Extract provided:
___

Home Selling Tips
Sundae Real Estate Reviews: Does It Work for South Florida Sellers?
June 22, 2026 · 7 min read · By Pure Equity Realty
Sundae lets multiple investors bid on your as-is home. Here is how the platform actually performs for Palm Beach, Broward, and St. Lucie County sellers, and when a listing beats it.
What South Florida sellers should know about Sundae
If you have been reading sundae real estate reviews florida sellers have posted, you already know Sundae is not a typical iBuyer or single cash buyer. It is a marketplace. It puts your home in front of dozens of investors and lets them bid against each other. For the right seller, that competition can mean thousands of dollars more than the first cash offer that shows up in your mailbox. For the wrong seller, it is an extra step that does not pay off. This guide walks through how Sundae works in Palm Beach County, Broward County, and St. Lucie County, what actual sellers have run into, and how it compares to the other ways you can sell down here.
How Sundae works, step by step
Sundae calls itself a residential real estate marketplace for people who want a fast, as-is sale without putting the home on the open MLS. Here is what the process looks like from your first form to the closing table.
- You submit your home through a short online form covering the address, condition, and your timeline. A Sundae market expert usually calls you within one business day to confirm you qualify and fill in the details.
- Sundae sends out a third-party inspector and builds a property report that every bidder sees. This is the part that sets it apart from a direct cash buyer. Investors bid knowing exactly what the home needs, so the offers tend to be more serious and more accurate.
- Your listing goes out to Sundae's network of vetted investors. Most sellers get somewhere between 5 and 15 competing bids during a set window. Sundae does not mark up your price or charge you a seller fee. It makes its money on the buying side.
- You review every bid in one dashboard and pick the price, timeline, and terms you like. You are not obligated to take any of them.

___

Direction: Pick up the article on selling a South Florida home through Sundae at the point where it stops, and keep writing it. The items that follow were taken from a different source than the article.

Stored data entries
___

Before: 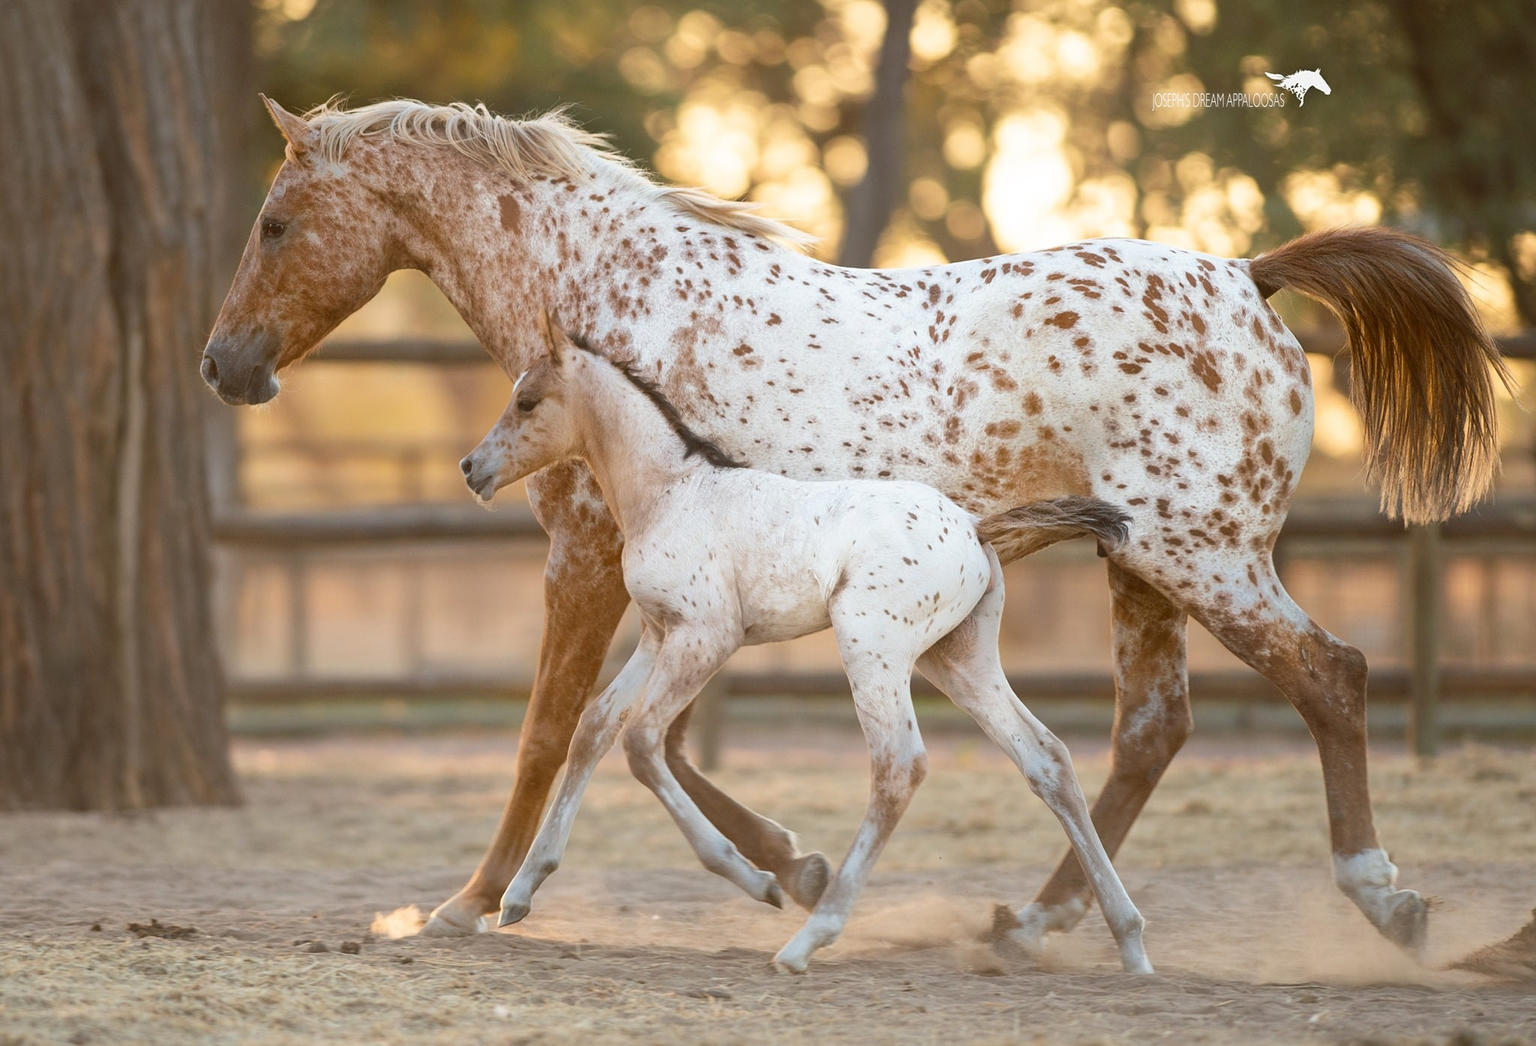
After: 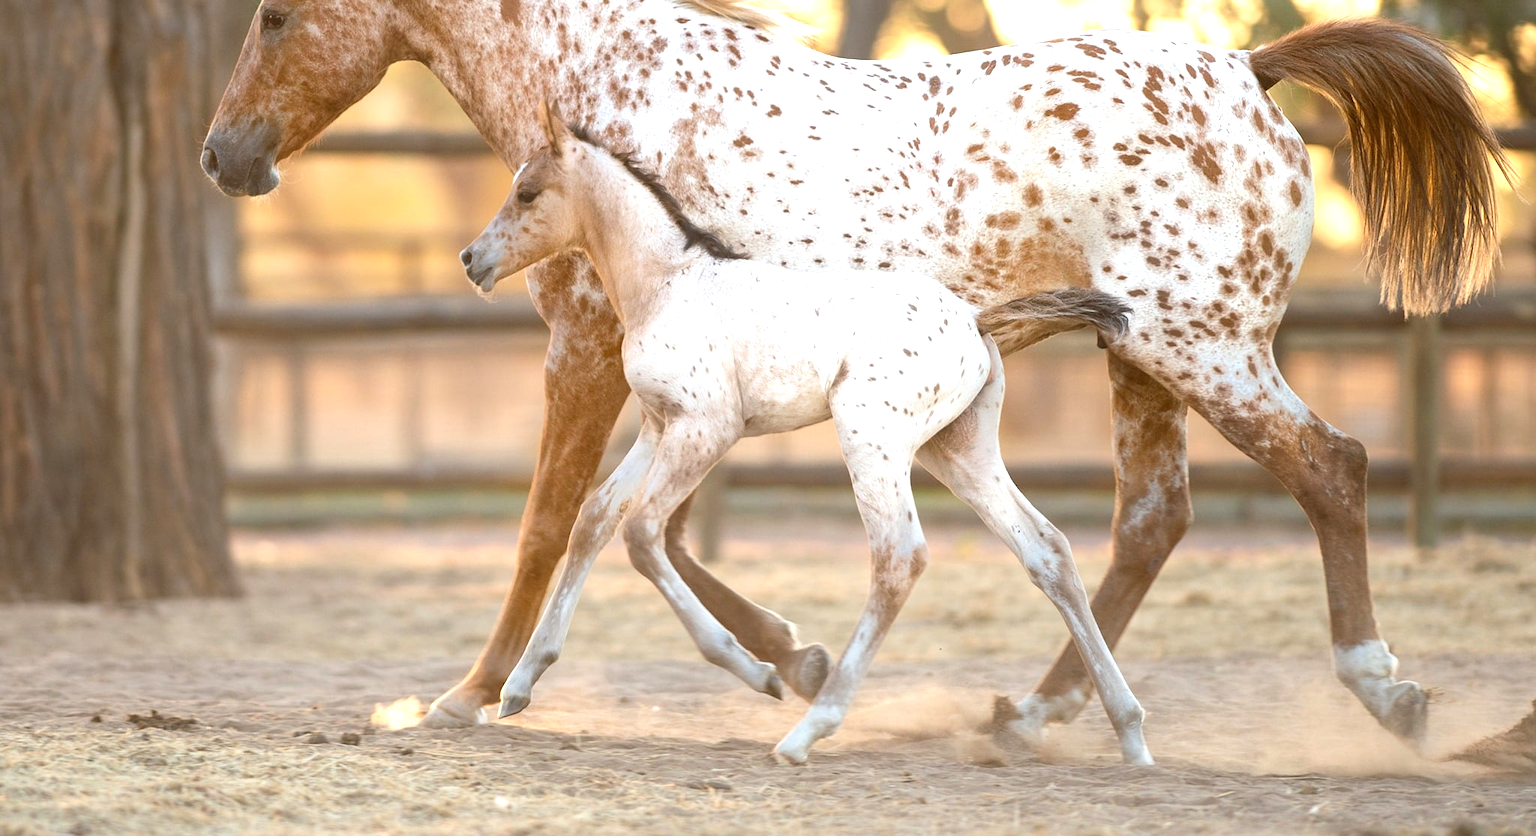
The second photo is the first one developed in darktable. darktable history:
exposure: exposure 0.661 EV, compensate highlight preservation false
crop and rotate: top 19.998%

___

Expected output:
- You close on your schedule. Most Sundae deals wrap up in 10 to 30 days. Because the buyers are pre-vetted investors paying cash, financing contingencies rarely come up, which matters in South Florida where a conventional sale can run 45 to 60 days or longer.
Sundae currently covers South Florida markets that include Palm Beach County, Broward County, and parts of St. Lucie County. That makes it a real option for sellers in the Palm Beach County area, and for anyone selling in Broward County cities like Fort Lauderdale, Hollywood, and Pompano Beach.
The real upside for South Florida sellers
The investor market down here is busy and well funded. That is exactly why Sundae's bidding model can perform well: fix-and-flip buyers, rental portfolio investors, and short-term rental operators are all chasing the same inventory.
- Competing bids push your net price up. Industry data and seller reviews point to the same thing: bidding through Sundae tends to lift net proceeds 5 to 15 percent over what a single cash buyer would pay for the same house. On a Port St. Lucie home worth around $370,000, that gap is roughly $18,500 to $55,500. Real money.
- There is no seller fee. Sundae does not charge you a service fee, unlike some iBuyers that take 5 to 8 percent in convenience charges. You still pay normal closing costs, including Florida's documentary stamp tax of $0.70 per $100 of the sale price, but nothing extra to Sundae.
- You sell as-is and skip the repairs. That is worth a lot in South Florida, where deferred maintenance, aging roofs, old electrical panels, and hurricane damage are everyday issues. The investors bidding on your home have already read the inspection report and built those costs into their offers, so you will not get hit with a last-minute repair demand or a price cut at closing.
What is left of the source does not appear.